I'm not saying 24 is a better show then BtVS. I'm saying the last few 24s have been more enjoyable to watch, then Buffy has.
For you. And that's fine. Not, however for me. Is one of us "wrong?" Not in any proveable sense. At most you could appeal for majority rule and take a vote among all Buffy fans, but if we are arguing popularity equals quality than Survivor is a much better show than BTVS ever was.
But the most startling thing they could do is write Jack's daughter not as a moron.
Hear hear.
I haven't been feeling the 24 love this year because I find it totally unbelieveable that so much crappy stuff could happen to one person in a 24 hour period, yet his bladder and bowel seem to be completely intact, despite him never going to the toilet once. And yet, I'm still watching.
For you. And that's fine. Not, however for me. Is one of us "wrong?" Not in any proveable sense.
Right. I was clarifying my previous post which described 24 as Good Television, and recent Buffy as NSM. 24 doesn't have the deepest characters and the richness of plot, but what it does have is kick-ass pacing and suspense. Buffy used to be all that and a bag of chips. Now it's lost some of the chips, and some of the all that.
his bladder and bowel seem to be completely intact, despite him never going to the toilet once
It's the same magic that healed his leg, and brought him back to life.
The First Evil.
Ted, could you just drop the "no absolute standards" argument? You have made your case that there are no absolute standards.
We are having an aesthetic discussion. It adds nothing to the quality of the discussion to say "Well, that's your opinion". I know that's my opinion. I said it. We can take it as read that anything I said is my opinion.
Would you care to debate the question now?
Ted, I feel like you're deliberately misunderstanding.
Spike throwing the knife *showed* something about his feelings for Buffy, his understanding of her, etc. Xander's speech was about *Riley.* We learned about Riley from someone else talking about him. That's the difference between showing and telling.
Except that Xander's speech really revealed more about Xander (and perhaps in her response Buffy) than about Riley. And that, I would argue, IS showing.

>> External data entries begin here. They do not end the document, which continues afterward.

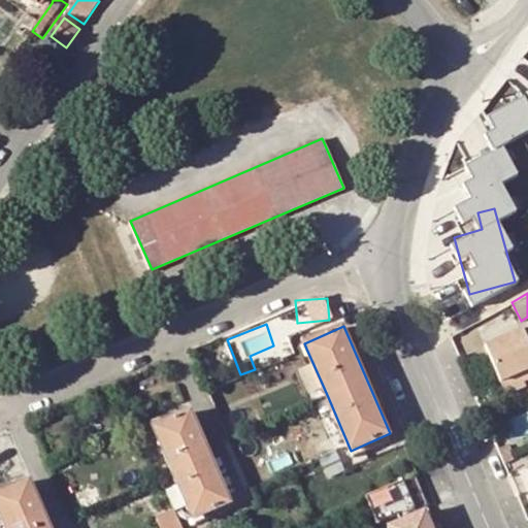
[(485,344),(501,382),(520,374),(524,382),(527,380),(527,340),(526,341),(522,329),(485,344)]
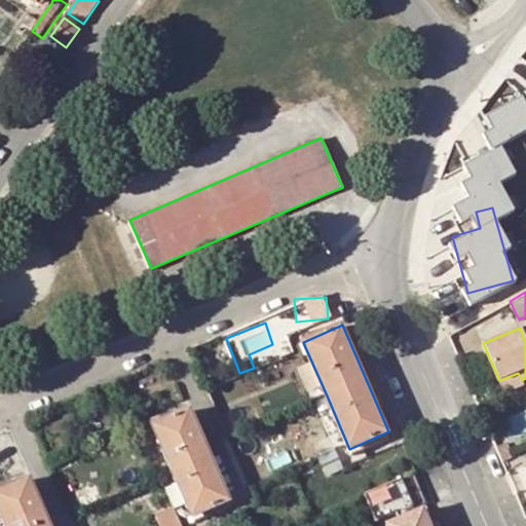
[(522,380),(518,373),(499,380),(504,392),(523,385),(522,380)]
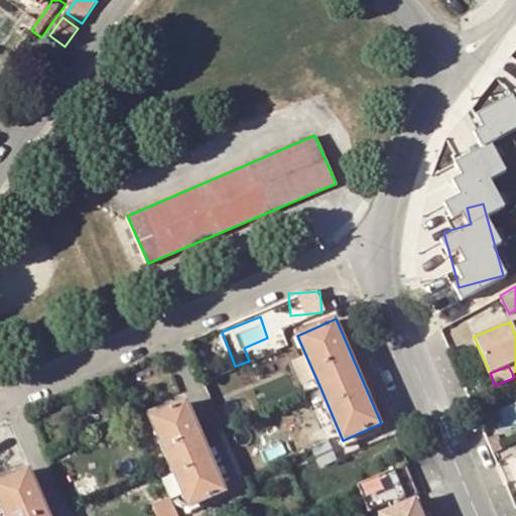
[(223,494),(185,404),(152,418),(169,462),(174,475),(184,496),(189,508),(223,494)]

I haven't been feeling the 24 love this year because I find it totally unbelieveable that so much crappy stuff could happen to one person in a 24 hour period, yet his bladder and bowel seem to be completely intact, despite him never going to the toilet once. And yet, I'm still watching.
It is unbelievable. Just like Alias. But damn fun to watch. And he pees during the President/CTU scenes. Or when the audience does (during commercials and Kim scenes.)
Ted, I know you don't like my "tone." I'm trying very hard to doblerize.
But I can, in fact, prove that there is a quantifiable difference between "showing" and "telling."
"Telling" is having a character say "I'm sad," or without words, having the character break down crying.
"Showing" is having the same character in the middle of a scene where they are holding themselves together emotionally, pause and have a breif expression of pain flash over their face when faced with a reminder of their pain, and then contninuing on.
In the second example, you have not made it obvious for everyone to see (ie. telling), you have instead shown it breifly, in a scene which is presumably accomplishing something else.
Any bit of scene or dialog that only accomplishes ONE thing, and does so in a flashy, outward way, is not only "telling" rather than "showing," it's a waste of valuable screen time.
There's been a lot of that going around.
You can disagree with that, and say that it's a matter of subjectivity, and we *will* never agree on this, but that doesn't mean you're correct. There *is* a quantifiable difference between showing and telling, and this season *has* been telling too much.
You can like it if you want. But that doesn't make it as subjective as you would make it out to be.
24 rules. I have enjoyed 24 more than Buffy this year, but Buffy is the better show overall.
There *is* a quantifiable difference between showing and telling, and this season *has* been telling too much.
I agree with much of what you say, but how can "telling too much" not be subjective when you've not provided a definition of "too much"?